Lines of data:
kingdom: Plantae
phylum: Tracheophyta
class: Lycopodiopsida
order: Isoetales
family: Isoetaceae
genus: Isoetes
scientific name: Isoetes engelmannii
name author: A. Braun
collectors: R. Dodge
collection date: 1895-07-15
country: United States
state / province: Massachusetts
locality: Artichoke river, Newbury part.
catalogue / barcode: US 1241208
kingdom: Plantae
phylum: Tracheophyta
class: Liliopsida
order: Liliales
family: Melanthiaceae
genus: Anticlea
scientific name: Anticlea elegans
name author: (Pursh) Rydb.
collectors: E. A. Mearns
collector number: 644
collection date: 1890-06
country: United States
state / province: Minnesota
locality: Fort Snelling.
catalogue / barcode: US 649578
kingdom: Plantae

§ **To do**
Copy every line of the records above word for word, keeping each line as it appears.

§ **Solution to this problem**
kingdom: Plantae
phylum: Tracheophyta
class: Lycopodiopsida
order: Isoetales
family: Isoetaceae
genus: Isoetes
scientific name: Isoetes engelmannii
name author: A. Braun
collectors: R. Dodge
collection date: 1895-07-15
country: United States
state / province: Massachusetts
locality: Artichoke river, Newbury part.
catalogue / barcode: US 1241208
kingdom: Plantae
phylum: Tracheophyta
class: Liliopsida
order: Liliales
family: Melanthiaceae
genus: Anticlea
scientific name: Anticlea elegans
name author: (Pursh) Rydb.
collectors: E. A. Mearns
collector number: 644
collection date: 1890-06
country: United States
state / province: Minnesota
locality: Fort Snelling.
catalogue / barcode: US 649578
kingdom: Plantae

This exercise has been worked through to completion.